Ten minutes' walk away, the Assembly Rooms are a peaceful and airy contrast to the crowded, clammy baths. They opened in 1771 as a "stated and general meeting place of the polite persons of both sexes for the sake of conversation, gallantry, news and play": you can inspect the ballroom, the octagonal card room and the tea room. Once again, a personal acoustic guide is on hand to transport you back into the time of the "rustling dresses, sparkling jewels, waving feathers and music of tiny footsteps" which so entranced Dickens's Mr Pickwick.

Beneath the Assembly Rooms, the Costume Museum displays a collection of fashion over 400 years. The S-Bend Corset which served to make 21-inch Kate Mosses out of Sophie Dahls catches the eye.

There's still time to look for what must be the only museum in the world devoted to a bun. But, unfortunately, that doesn't allow dallying on the way in quintessentially English-sounding shops such as Droopy and Brown's, Hobbs and Jolly's, not to mention some of the familiar staples of Grafton Street. Bath is a shoppers' delight but Jane Austen's annual allowance of £20 wouldn't go far, even in a day.

"Museum" turns out to be rather a grand word for Sally Lunn's House which claims to be the oldest in Bath, dating from 1482. It commemorates a young wan who came over from France in 1680 to work in a bakery there.
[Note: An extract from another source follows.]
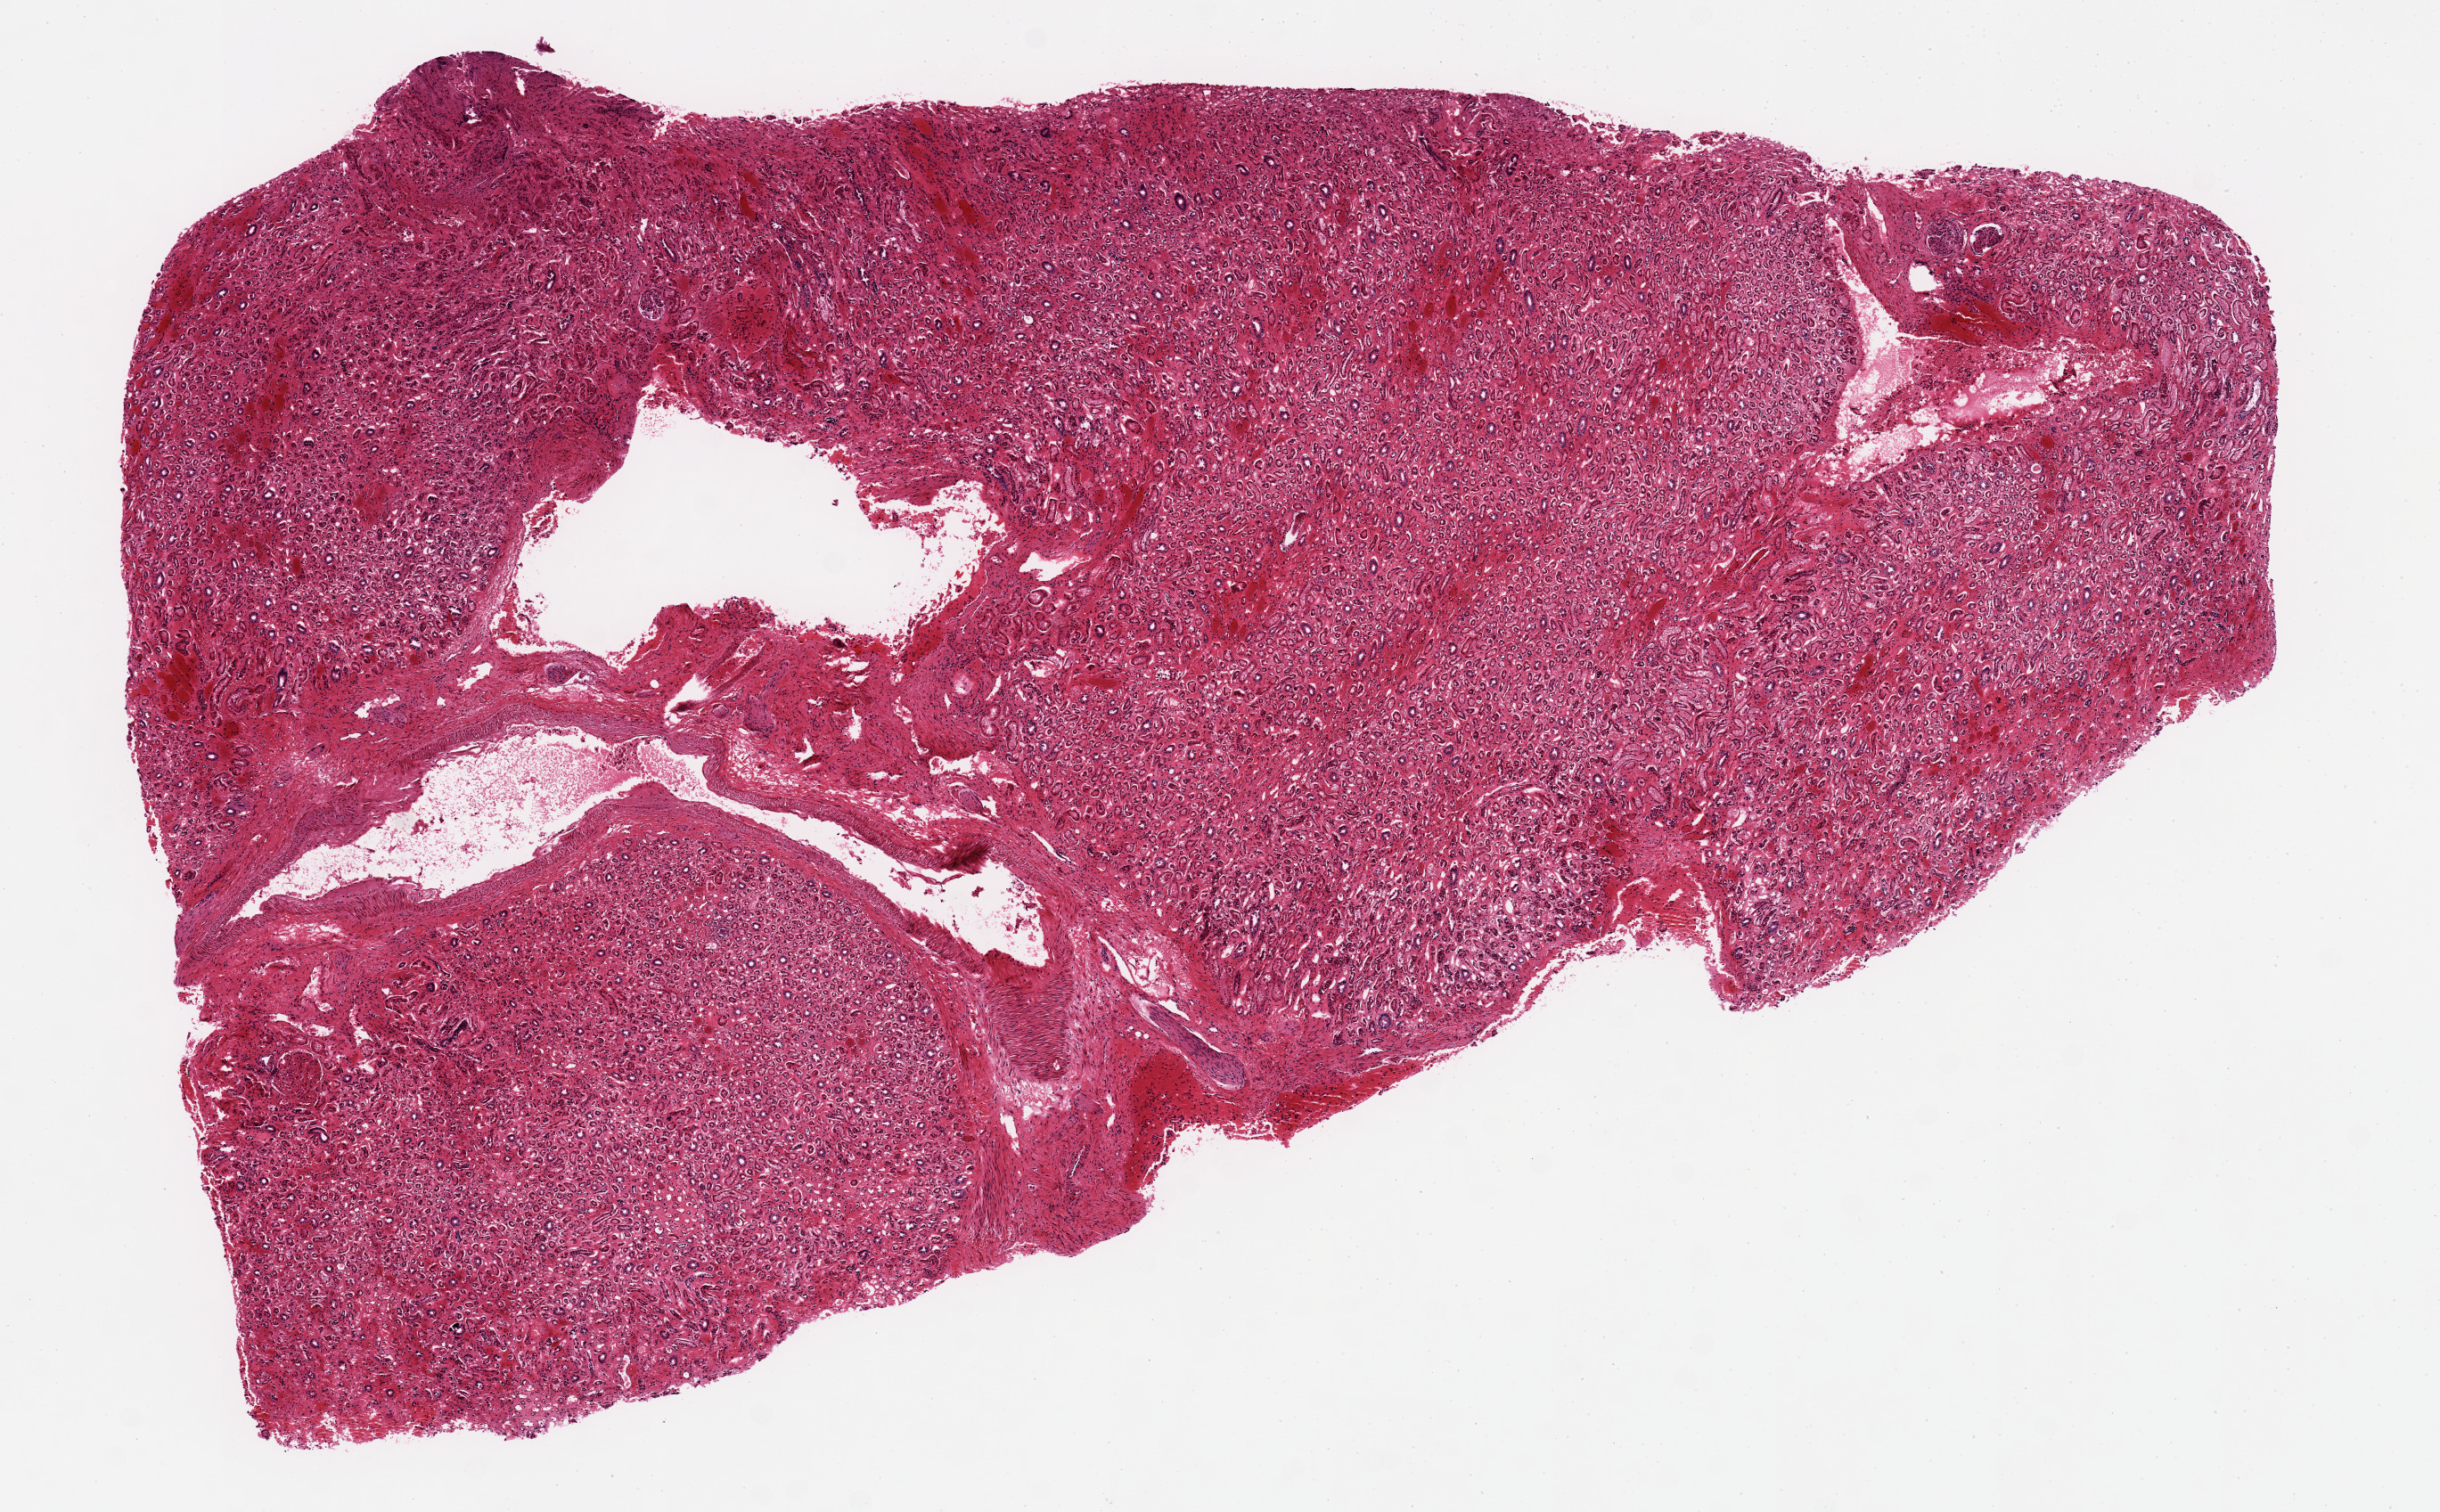
Hematoxylin and eosin (H&E) whole-slide image, brightfield — low-resolution overview of the scanned area, about 10.8 x 6.7 mm (acquisition: 20x scan), PAXgene-fixed, paraffin-embedded tissue, target tissue: renal medulla, tissue donor sample. Donor: male.
- pathologist's review note for this sample: 9.5x4.5mm. All tubules, no glomeruli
Her talents at making brioche were soon appreciated by the locals who started to request "Sally Lunn's". These renowned tea cakes are still made in the house and in the basement there's a reconstruction of the bakery Sally would have laboured in.

With no time to take afternoon tea in the house, I content myself with a purchase of three Sally Lunns. Resembling giant burger buns, they come in presentation boxes and make the perfect souvenir of a day in Bath - at the princely sum of £1.08 each.

As usual, a strange city shrinks in direct proportion to increasing familiarity, so I return to the station ahead of schedule for the 10-minute glide on the Inter-City back to Bristol where taxis wait at the station door. Despite a determination not to be paranoidly early, there's 75 minutes to kill in an aiport which can be toured in 20 seconds, before the 7.05 p.m. flight to Dublin.

And home in Glenageary just in time for the nine o'clock news, a toasted Sally Lunn is the final taste of a day in Bath.